Secondo quanto riportato da Televisión Canaria, i manifestanti denunciano che alcuni trattamenti non erano ancora stati avviati, ma nonostante ciò, i clienti sarebbero costretti a continuare a pagarli, pur non potendone più usufruire.

Ultimo ufficio

La 360 Clinics  aveva tre sedi aperte sull'isola: nei centri commerciali Alcampo La Laguna, Carrefour Añaza e Meridiano, ma negli ultimi mesi è rimasta operativa solo la sede di Santa Cruz de Tenerife, trasferita in Avenida Tres de Mayo, con un nuovo nome: Clinics EOS Tenerife.

Martedì 28 ottobre, " abbiamo ricevuto un messaggio di testo che ci informava che hanno chiuso e che non saranno in grado di fornire servizi per il momento ", ha dichiarato uno dei clienti. "Ci sentiamo truffati e arrabbiati". Un altro cliente ha aggiunto: "Dobbiamo continuare a pagare avendo sottoscritto un finanziamento, altrimenti gli interessi aumenteranno e la situazione peggiorerà". 

"Temporaneamente chiuso"

Il messaggio, come riportato dal Diario de Avisos , recitava: "360Clinics vi informa che è in corso una riorganizzazione interna e sospende temporaneamente le attività presso il suo centro EOS Tenerife . Vi contatteremo presto". Da allora, la clinica appare su Google come "temporaneamente chiusa" e non c'è modo di contattare l'azienda, secondo i clienti e vari media. 

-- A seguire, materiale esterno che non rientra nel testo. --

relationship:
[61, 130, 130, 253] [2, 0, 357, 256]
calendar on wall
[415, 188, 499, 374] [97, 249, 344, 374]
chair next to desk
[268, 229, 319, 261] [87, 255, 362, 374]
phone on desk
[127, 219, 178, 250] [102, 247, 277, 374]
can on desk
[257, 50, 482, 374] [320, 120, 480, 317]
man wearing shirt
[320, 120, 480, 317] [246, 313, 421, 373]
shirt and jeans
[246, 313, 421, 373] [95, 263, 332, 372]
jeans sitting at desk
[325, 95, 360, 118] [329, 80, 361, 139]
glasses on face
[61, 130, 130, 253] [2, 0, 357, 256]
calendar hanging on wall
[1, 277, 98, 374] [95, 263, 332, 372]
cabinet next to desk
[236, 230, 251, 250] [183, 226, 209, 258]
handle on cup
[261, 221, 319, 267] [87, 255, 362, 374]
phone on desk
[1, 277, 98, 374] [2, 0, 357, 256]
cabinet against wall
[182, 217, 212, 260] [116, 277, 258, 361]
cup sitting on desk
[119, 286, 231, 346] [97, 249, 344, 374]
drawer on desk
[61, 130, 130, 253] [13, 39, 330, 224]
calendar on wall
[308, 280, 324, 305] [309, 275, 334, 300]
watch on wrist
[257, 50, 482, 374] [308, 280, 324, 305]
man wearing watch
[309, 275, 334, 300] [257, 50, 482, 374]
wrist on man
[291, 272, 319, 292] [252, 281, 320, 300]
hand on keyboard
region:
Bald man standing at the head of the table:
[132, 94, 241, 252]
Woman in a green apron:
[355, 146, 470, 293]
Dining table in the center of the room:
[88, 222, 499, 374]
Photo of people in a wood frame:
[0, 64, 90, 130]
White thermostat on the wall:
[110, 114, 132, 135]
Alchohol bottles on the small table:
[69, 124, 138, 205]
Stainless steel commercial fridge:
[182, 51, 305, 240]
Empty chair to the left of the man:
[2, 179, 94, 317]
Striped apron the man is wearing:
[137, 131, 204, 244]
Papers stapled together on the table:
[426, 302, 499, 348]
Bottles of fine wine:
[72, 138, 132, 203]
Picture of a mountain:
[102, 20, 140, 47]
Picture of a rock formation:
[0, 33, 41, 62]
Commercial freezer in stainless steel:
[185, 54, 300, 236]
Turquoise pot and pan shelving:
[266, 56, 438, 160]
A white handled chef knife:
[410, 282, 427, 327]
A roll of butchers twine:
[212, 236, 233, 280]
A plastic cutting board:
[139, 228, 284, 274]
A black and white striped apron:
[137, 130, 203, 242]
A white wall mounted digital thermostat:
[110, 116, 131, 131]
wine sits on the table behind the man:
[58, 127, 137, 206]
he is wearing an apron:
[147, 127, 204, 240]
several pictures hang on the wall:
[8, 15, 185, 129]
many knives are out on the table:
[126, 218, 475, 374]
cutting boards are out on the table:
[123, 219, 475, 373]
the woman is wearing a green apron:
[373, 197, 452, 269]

A Tenerife ce ne sono circa un centinaio, ma come spiegano, sui social network esiste un gruppo di persone colpite che conta circa 500 membri tra le Canarie e la terraferma.

Situazione irregolare

Lo stesso giornale ha parlato anche con un'ex dipendente di quella filiale, la quale sostiene che le condizioni di lavoro all'interno dell'azienda erano irregolari da mesi . Nel suo caso, è stata assunta il 26 giugno e licenziata un mese dopo. "Sono stata pagata per i pochi giorni che mi spettavano a giugno. Ho lavorato tutto luglio e l'ultimo giorno il responsabile mi ha detto che mi avrebbero licenziata perché non avevo superato il periodo di prova", spiega.

Inoltre, sostiene che l'azienda non gli abbia mai fornito una copia del suo contratto o dei documenti firmati all'inizio : "Ne hanno fatta solo una copia, la loro. L'ho richiesta innumerevoli volte, ma le risorse umane non rispondono mai". 

Secondo il suo racconto, nonostante fossero a conoscenza della possibilità di chiusura, i trattamenti hanno continuato a essere venduti su ordine della direzione: "Avevano ricevuto un'e-mail in cui si diceva che molto probabilmente il centro avrebbe chiuso, ma che avrebbero dovuto continuare a vendere i voucher", racconta questa lavoratrice.

Pressioni per finanziare

Un'altra lamentela dei clienti è che sono stati pressati a finanziare i loro trattamenti : .Nonostante la chiusura nelle isole, le cliniche continuano a operare in altre parti della Spagna, come Madrid , il che ha aumentato l'indignazione delle persone colpite. " Continuano a ingannare la gente, continuano a vendere prodotti anche se conoscono il problema ".